--- TEXTO SELECIONADO ---
★ ★ ★ ★ ★ ★ ★
Havia muitos carros estacionados defronte da casa.

Gente que ele nunca tinha visto, muita criança a passear pelo jardim, as janelas abertas e uns homens a conversar, a gesticular até que um lhe veio perguntar quem ele era.

-Trato deste jardim há um bom par de anos e como podem ver, tenho o maior orgulho nas minhas plantas.

-Que saibamos, as plantas não são suas!

-Maneira de falar! A senhora diz sempre que eu cuido tão bem das rosas que até pareciam que eram minhas!

-Pois, mas a senhora já cá não está e a casa vai ser demolida e…

-Como? A senhora já cá não está? Mas ainda ontem me disse que hoje voltava. Ela volta sempre!

Os homens olharam-no, entreolharam-se. Conhecer-se-iam assim tão bem?

O jardineiro ficou por momentos sem conseguir articular palavra!

“Acaso estaria aquela gente a pensar o quê?”
-Sempre me tratou com o maior respeito, sempre!

Incapaz de perguntar aquilo que mais receava que tivesse acontecido, olhou em volta, procurando o banco.

Vazio…
Não, vazio, não!

Pediu licença, deixou os dois a conversar, ainda os ouviu falar em guindastes, piscina para os miúdos, mas os seus olhos fitavam um pontinho branco.

Aproximou-se mais e viu então o lenço, preso ao alfinete.
Ao lado, havia uma folhinha de papel cuidadosamente dobrada.

Não quis saber se o olhavam, sequer nisso pensou. Sentou-se e abriu. Caíram-lhe duas pétalas da rosa matizada no colo…

 
 
Meu bom Amigo,
 

Eu disse que a rosa morreria se a cortasses tal como eu morria cada vez que eu subia a escada quando a noite chegava…

Não estranhes ver tanta gente aqui em casa! Provavelmente ouvirás que será demolida, transformada. Cuidei que pudesses continuar a ter as tuas flores. Foste um fiel companheiro das minhas horas.

Deixo-te o endereço de alguém que sempre tratou das minhas coisas. Ele te dará todas as indicações e ajudar-te-á para que tu e a tua mulher possam ter uma casa com um jardim.

Promete-me apenas uma coisa. Que conseguirás ter uma outra rosa matizada, pois que aquela outra, eu cortei, para levar comigo, quando percebi que havia chegado a hora de subir a escada.

Perdoa não te ter acenado nem te ter dito que voltaria.

Para onde vou, haverá um jardim, mas poderás ter a certeza que não será tão bonito nem tão bem cuidado como este o foi, por ti, e, rosas matizadas haverá apenas esta, que trarei sempre comigo.

Guarda esse casal de pétalas. “Sabes lá do que elas são capazes de fazer?”

Estou a ver-te sorrir, Amigo. Recordas-te daquela tua história? A graça que eu te achei!

Deixo-te o lenço e o alfinete.

És sem dúvida a pessoa mais indicada para ficar com eles, pois assim, quando os olhares, saberás que estarei sentada no banco, no teu jardim, a ver-te falar com toda a ternura com as tuas princesas.

Não chores, não sintas pena, porque parto feliz.
★ ★ ★ ★ ★ ★ ★
--- LISTAGEM ---
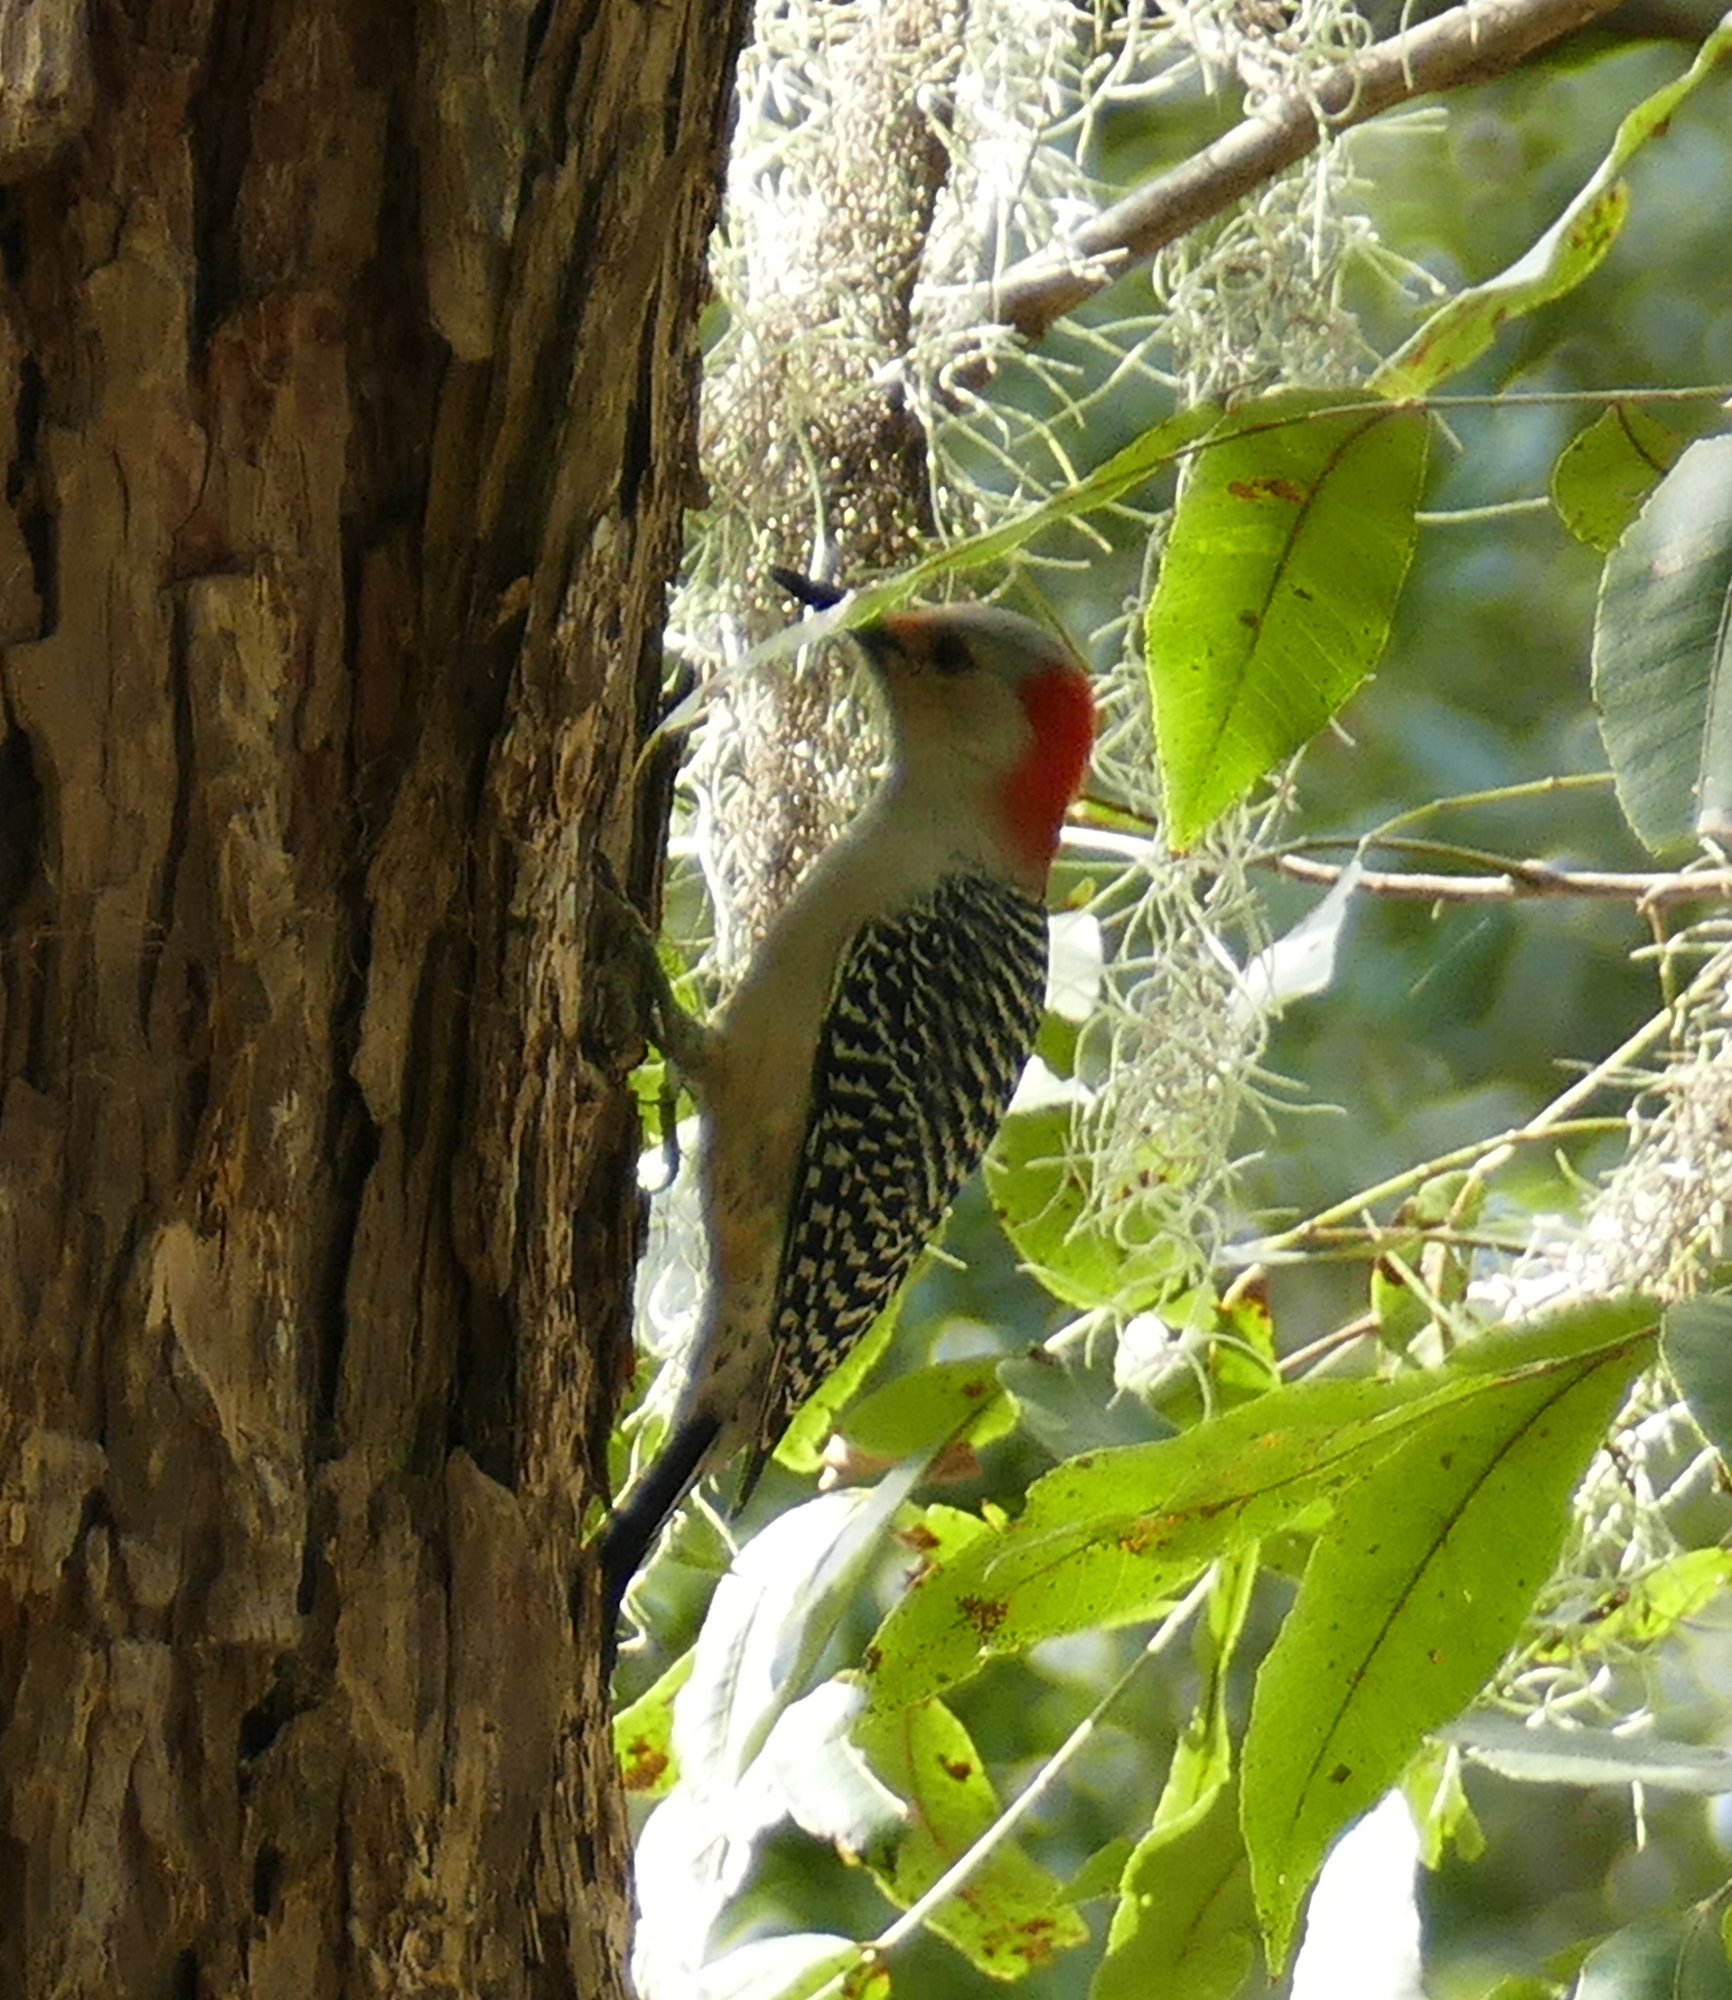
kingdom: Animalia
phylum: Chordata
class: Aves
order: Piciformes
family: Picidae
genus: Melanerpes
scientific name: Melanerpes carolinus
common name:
★ ★ ★ ★ ★ ★ ★
--- TAREFAS A REALIZAR ---
(a) Reproduza sem alterações as linhas da listagem, desde a que contém "class: Aves" até ao fim da listagem, incluindo ambas as extremidades.
(b) Dê seguimento ao texto sobre o jardineiro e a carta da senhora, a partir da última frase apresentada.

--- RESPOSTAS ÀS TAREFAS ---
(a)
class: Aves
order: Piciformes
family: Picidae
genus: Melanerpes
scientific name: Melanerpes carolinus
common name:

(b)
Trabalhaste para mim um bom par de anos. Quem te contratou foi o meu marido, e, penso agora, imaginando como vou terminar este meu recado, sem haver lugar a despedidas, que sempre me trataste por senhora, que nunca me perguntaste o nome.

Com muito apreço por todos estes anos de boa companhia, deixo-te um aceno que gostaria que guardasses como um "até já", tu, o único jardineiro que conheci que falava com as flores,

 
Rosa
 
 
 

Dobrou a folha com muito cuidado, pegou no lenço alvo de neve, quase tão alvo como os cabelos da senhora e saiu.

Na carteira, junto à fotografia da sua mãe, colocou as duas pétalas de rosa.

Ainda ouviu que por ele chamavam.
Não quis saber.

Não olhou para trás, não olhou as escadas. Levava com ele a imagem daquela que foi tão sua amiga, que o olhava, sentada naquele banco de jardim e quando chegou a casa, abraçou a sua mulher e chorou.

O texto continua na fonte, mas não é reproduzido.